Online Mosaic Design

2010

Discover Emoticons

2014

Discover Emoticons was an experimental project extended from a data-mining course, using the Apriori method to explore relationships between Plurk emoticons. It was more of a learning-oriented proof of concept, but it also reflected my interest at the time in data analysis and user behavior patterns.

Taipei Day Trip Planner

2014

Taipei Day Trip Planner was an experimental tool I conceived while working at Eatgo, inspired by real travel-planning needs. Its purpose was to automatically compose a one-day itinerary and estimate travel time under a set of constraints, turning a mostly manual planning process into a prototype that could be tested quickly.

The value was not in being a complete product, but in connecting algorithms, place data, and real travel scenarios into a tool that could genuinely support planning decisions.

EmotionViz

2010

This was a team graduation project completed during my time at design school. Unlike mainstream social media, EmotionViz imagined a community built around voice, with color used as a way to record and express emotional change.
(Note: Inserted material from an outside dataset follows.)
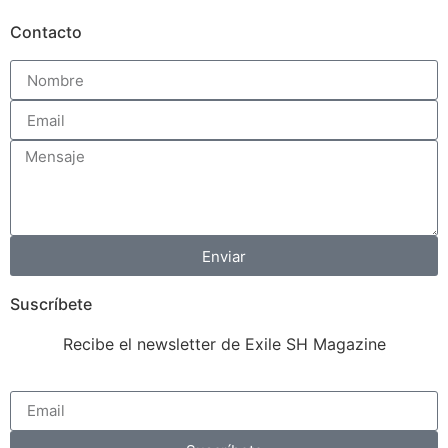
Contacto
Enviar
Suscríbete
Recibe el newsletter de Exile SH Magazine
When we decided to build it, I did not expect audio recording to become the hardest part. The answer ended up being the then-new Flash 10.1 beta and its Alchemy technology, which let us use a C-based LAME encoder.

CodeShare

2011

CodeShare was one of my student graduation projects, created as a learning platform for practicing and testing web development online. It combined instructional design, immediate feedback, and a simple sandbox execution concept. It still clearly looks like a prototype today, but you can already see my long-term interest in how tools can support learning.

Jigsaw

2007

This project had only two real challenges: cutting and assembling. The puzzle pieces were generated by drawing dynamic Bézier curves, then filling them with bitmap textures. To get the snapping effect I wanted, the built-in hitTest was not enough, so I had to implement my own piece management using absolute coordinates. I still remember lying in bed for three nights in a row thinking through the approach before sleep.

Smart Dots

2007

This is a simple implementation of the classic pencil-and-paper game Dots and Boxes. The fun of the AI lay in turning human decision patterns into program logic — with the difference that the computer can evaluate every possibility in a fraction of a second. And of course, beyond brute evaluation, there is always the more interesting layer: strategy.